Sesungguhnya Hyubin telah mengetahui segalanya, Jungwon telah meluruskan seluruh kesalah pahaman yang terjadi. Termasuk bahwa puteranyalah yang memulai ciuman itu terlebih dahulu. Juga tentang bagaimana Jay melindungi anak semata wayangnya itu dengan penuh cinta dan perihal latar belakang keluarga pemuda bermarga Park tersebut.

“Saya perlu bukti,” Jawab Hyubin pada akhirnya.

“Om mau bukti yang kaya gimana?”

“Kamu punya apa berani lamar anak saya?”

Jay total diam, matanya menatap Yang Hyunbin dan Jungwon secara bergantian. Nalarnya memikirkan pertanyaan Hyunbin. Hampir satu tahun bersama namun selama ini ia belum pernah memberikan sesuatu yang berarti lebih pada Jungwon, selain hati dan kasih sayang. Kehadirannya saat ini disini pun hanyalah bermodalkan nekat.

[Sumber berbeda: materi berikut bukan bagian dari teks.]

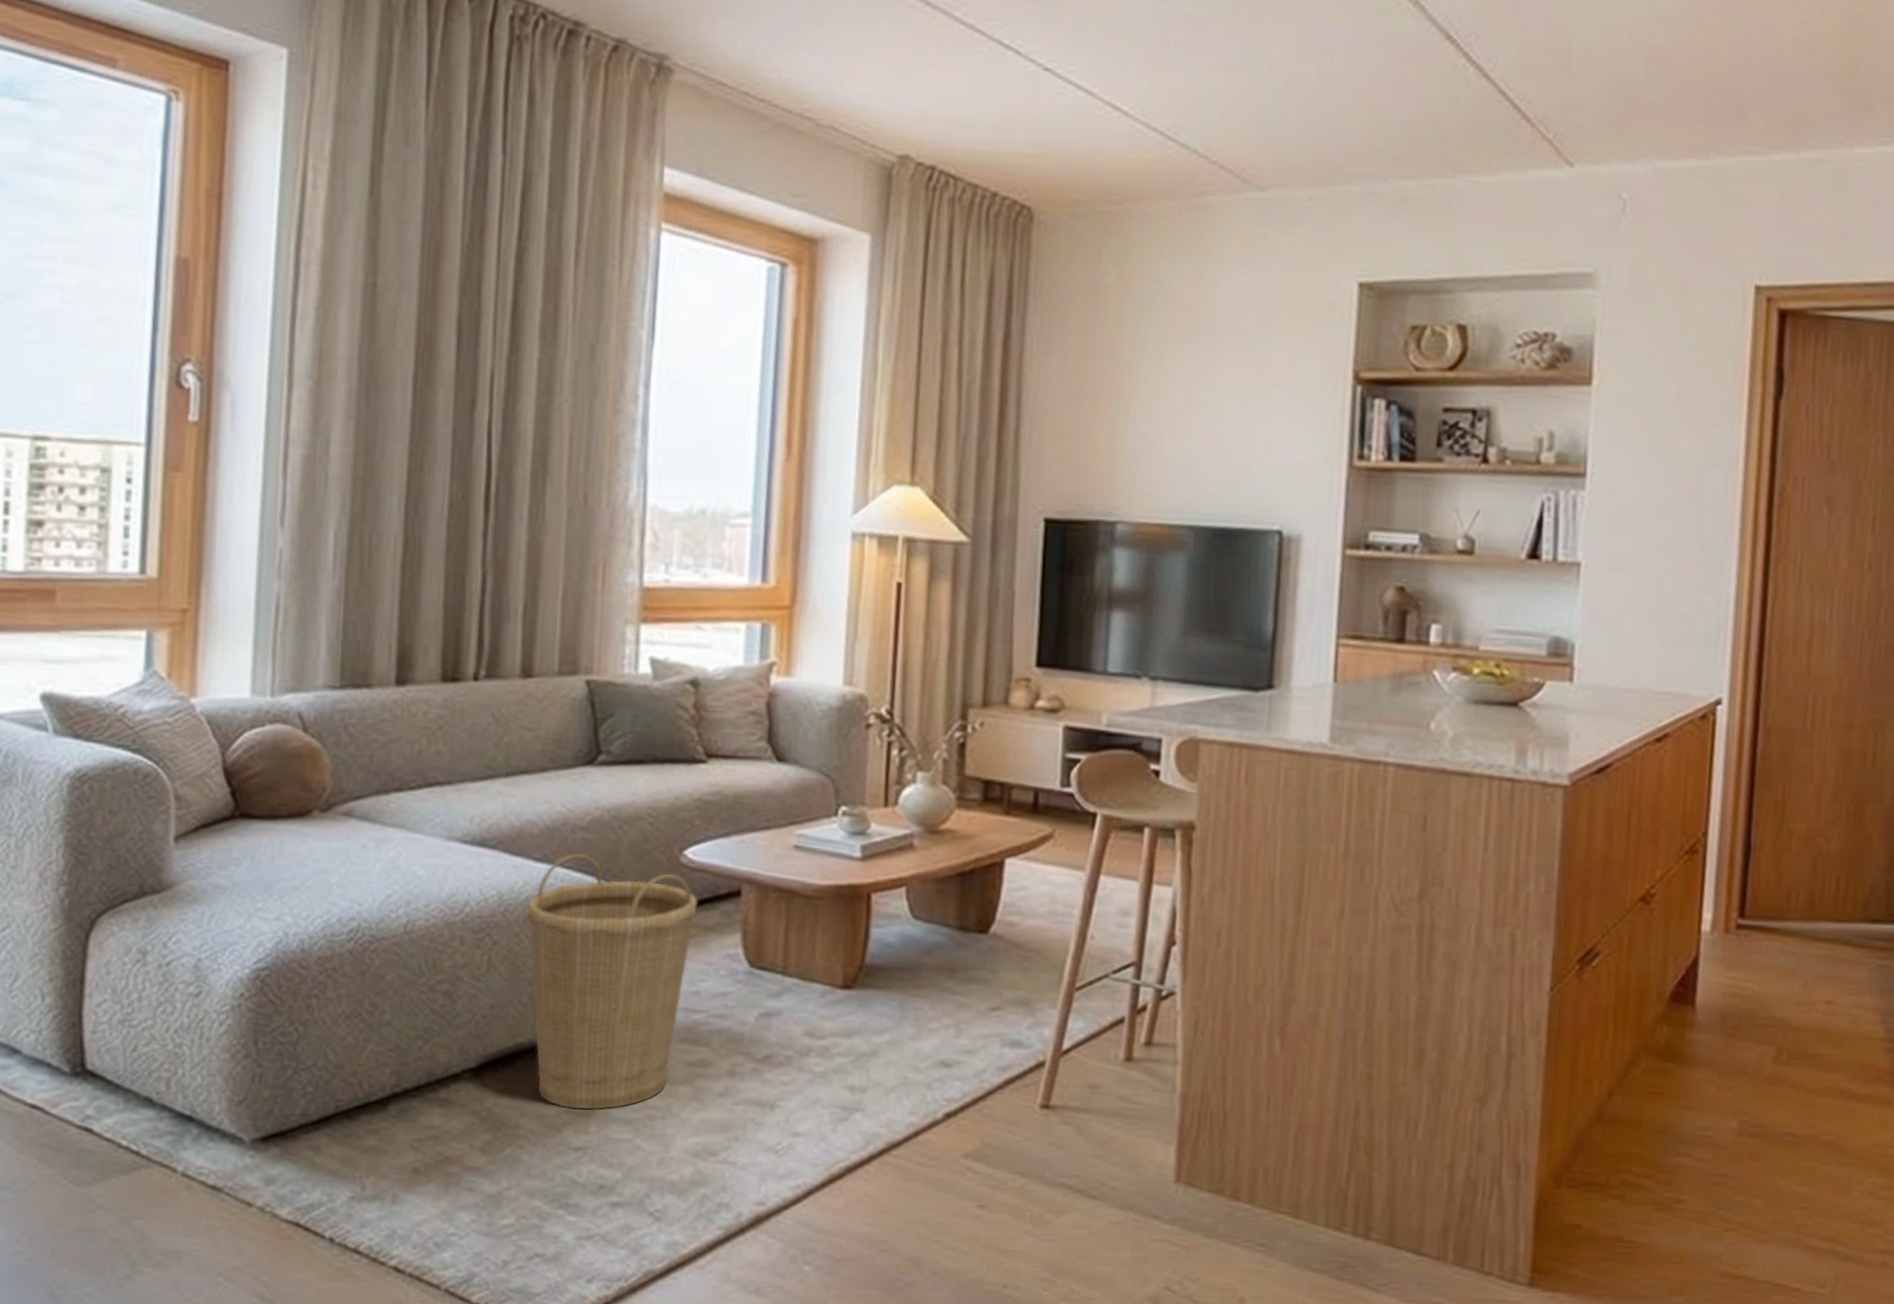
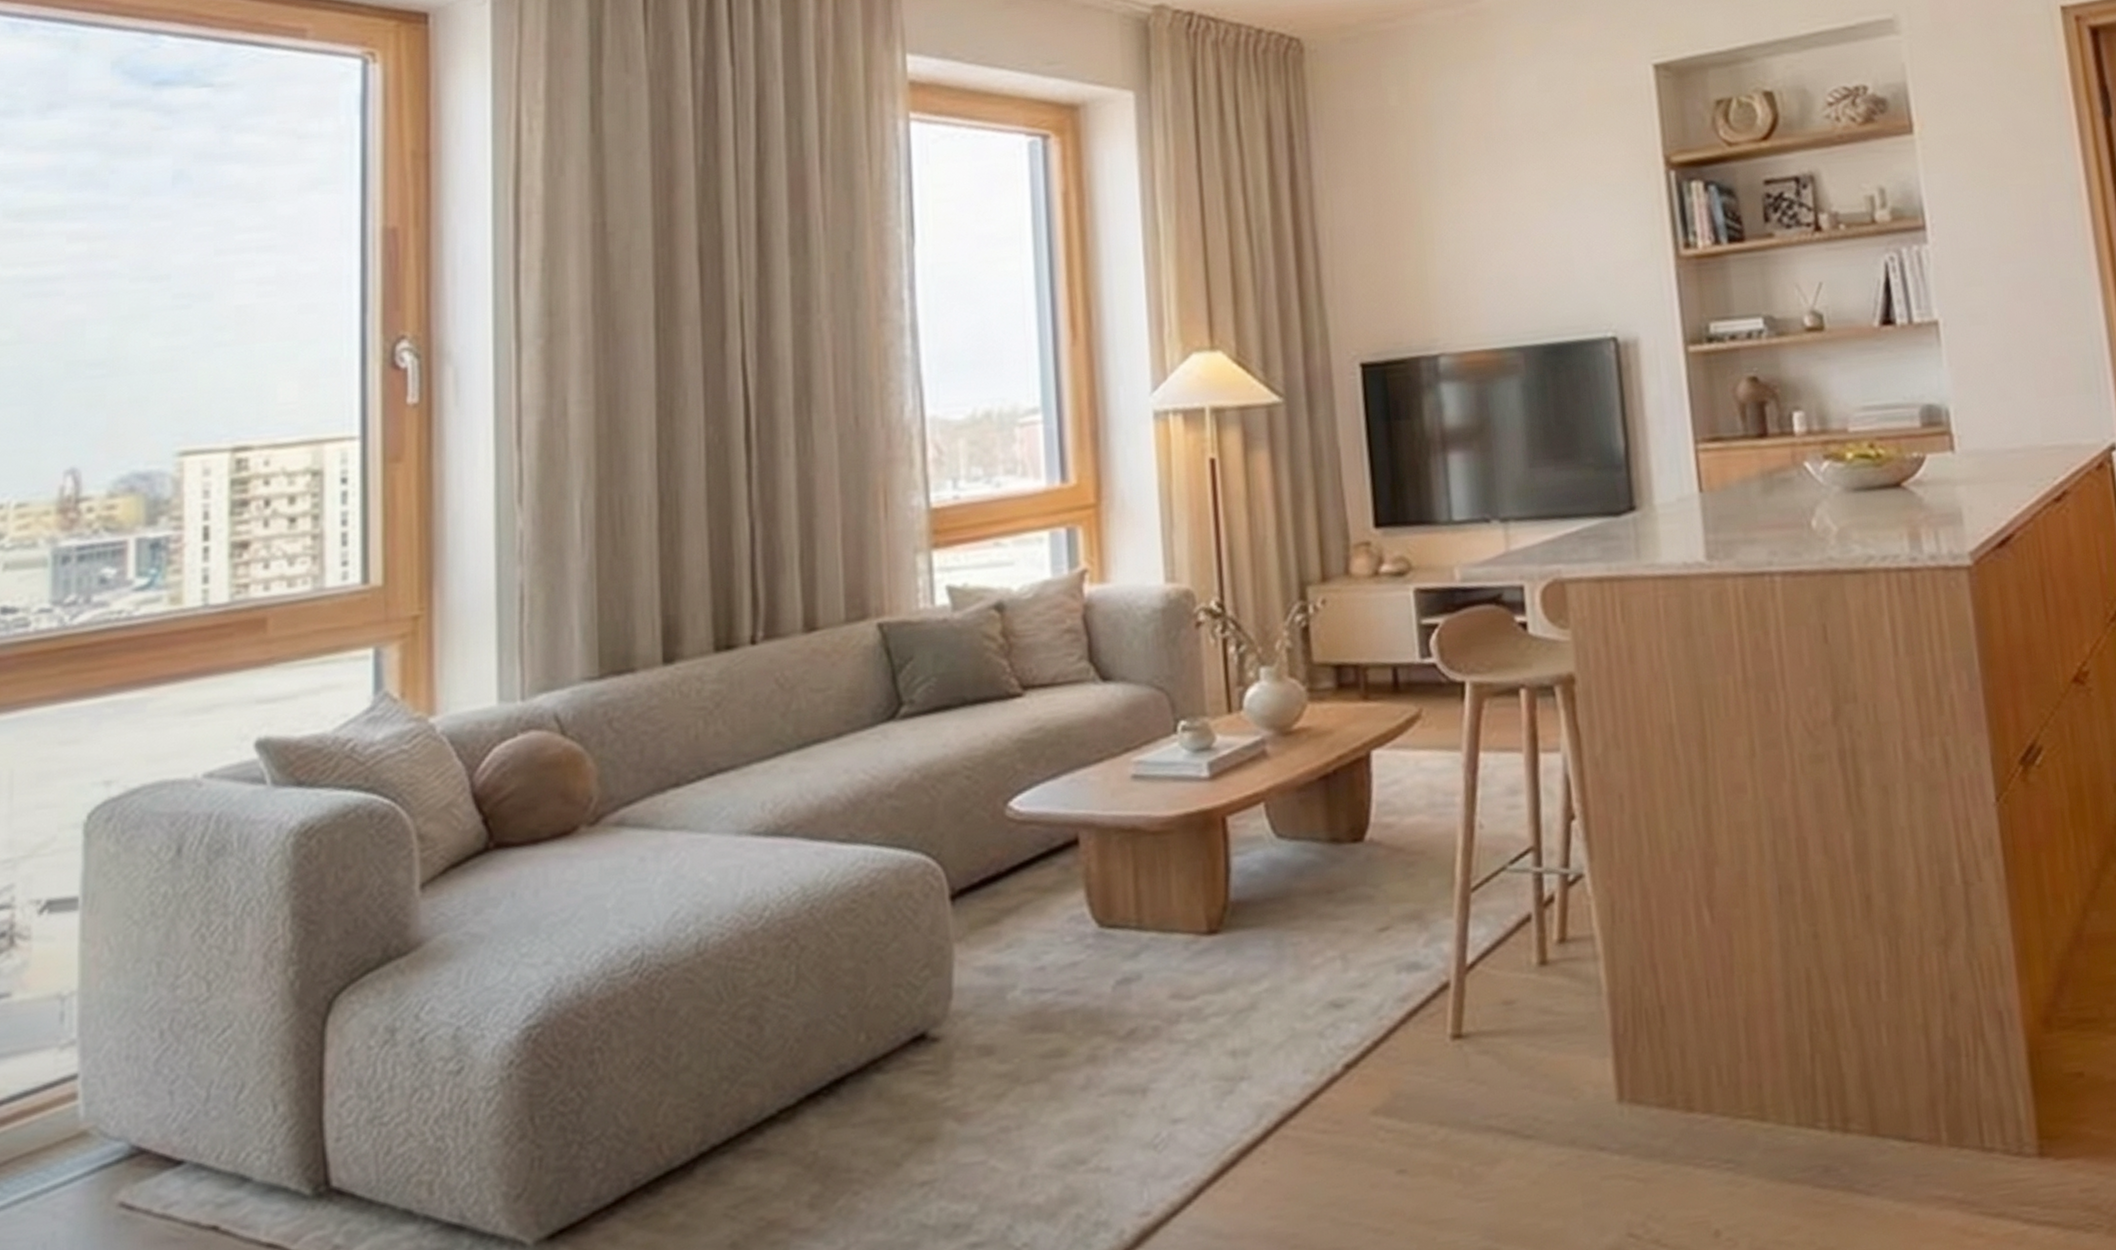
basket: present [527,853,697,1110] -> none [835,825,1031,1136]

“Pantaskan dirimu sendiri dulu, lalu balik kehadapan saya,” Yang Hyunbin kembali meraih secangkir kopi yang kini sudah mulai mendingin itu. “Buktikan kepada saya bahwa anak begajulan seperti kamu, bisa sukses dan pantas untuk mendapatkan anak saya.”

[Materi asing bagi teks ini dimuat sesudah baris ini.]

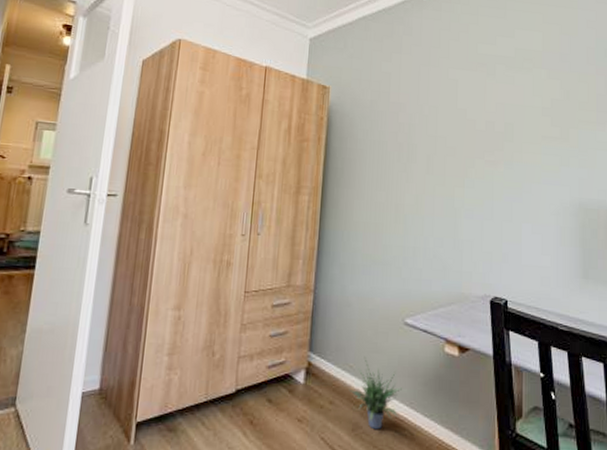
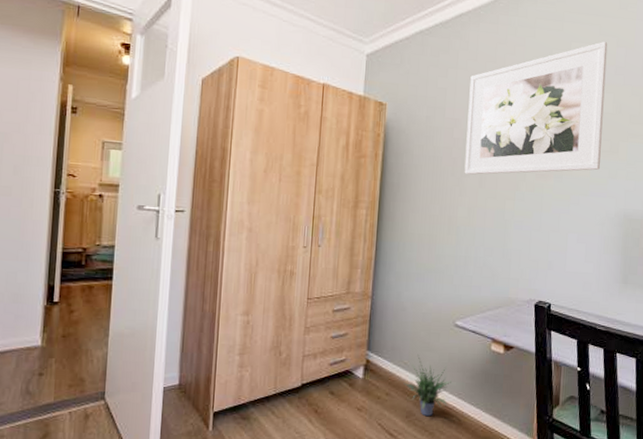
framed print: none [410,28,551,161] -> present [464,41,608,175]

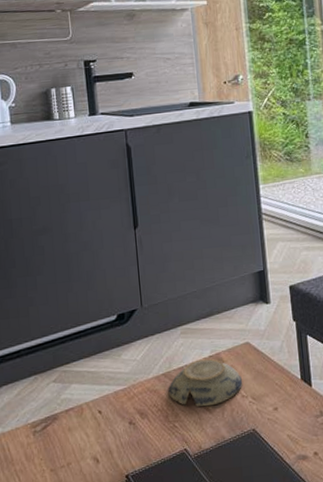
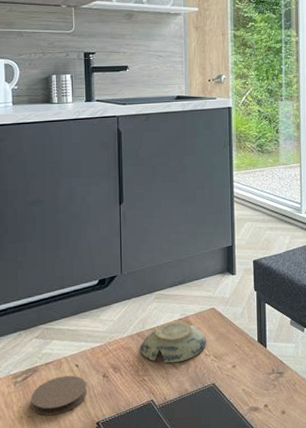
coaster: none [52,423,113,469] -> present [31,375,87,416]

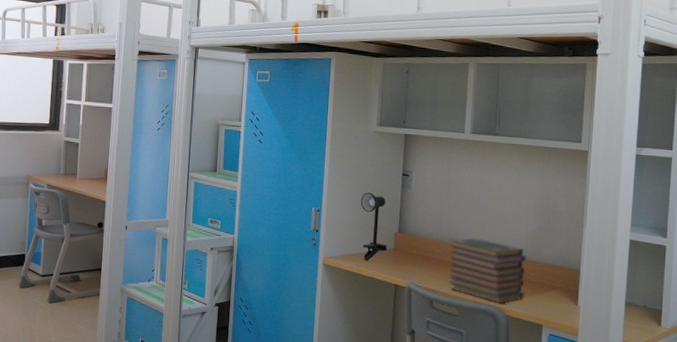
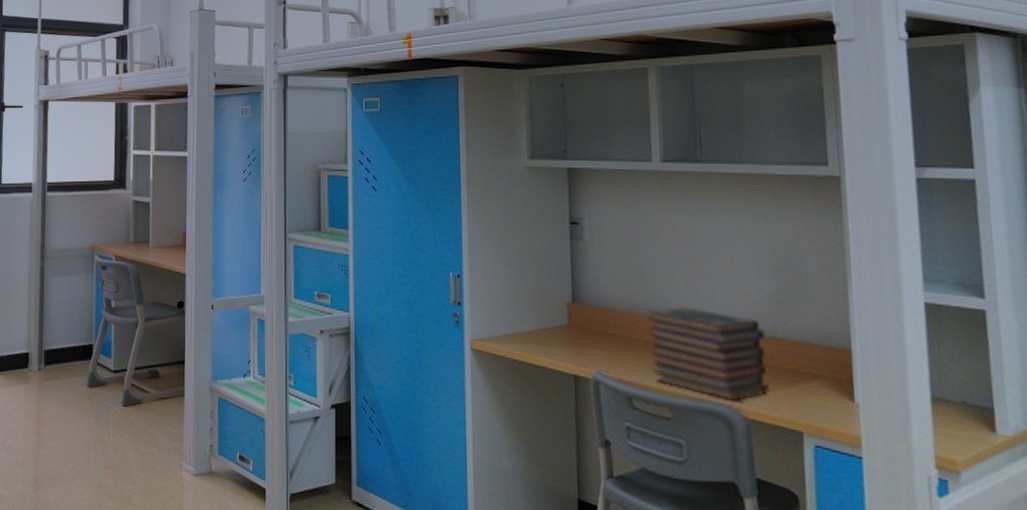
desk lamp: present [360,193,388,261] -> none [514,250,560,343]

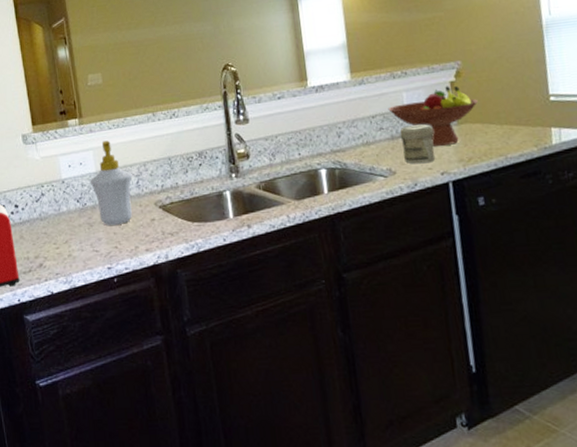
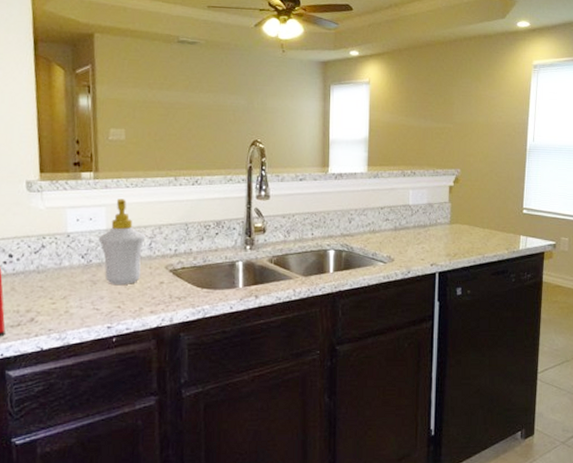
fruit bowl: present [388,86,478,146] -> none [395,189,468,241]
jar: present [399,124,435,164] -> none [402,220,430,254]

Jay menganggukan kepalanya dengan pasti, ia dapat merasakan gemuruh tekad pada hatinya. Apapun, ia akan melakukan apapun untuk mendapatkan kembali kepercayaan dari Yang Hyunbin. Ia akan melakukan segala cara agar ia terlihat pantas untuk bersanding dengan Jungwon. “Baik, pasti nanti saya akan kembali lagi kesini.”

Sebuah anggukan singkat dari Hyunbin diterima oleh Jay, sebagai balasan atas keseriusannya. “Ma, tolong ini anak-anak dibuatin teh.”

Nyonya Yang langsung bangun dari duduknya begitu mendengar perintah dari sang suami. Sedangkan hembusan nafas lega keluar dari mulut Sunghoon, Heeseung, dan Jake. Akhirnya setelah beberapa jam penuh ketegangan mereka dapat merasakan atmosfer ruangan yang mulai menghangat.

“Jay, tujuan kamu ngajak curut-curut ini apa? Cengar cengir kaya bocah tengik.”

Jay terkekeh kecil lalu menatap teman-temannya satu persatu, “Setau saya kalau orang lamaran harus bawa orang tua, keluarga atau wali ‘kan? Saya udah gak punya orang tua juga keluarga. Saya cuma punya mereka, jadi saya bawa mereka sebagai saksi.”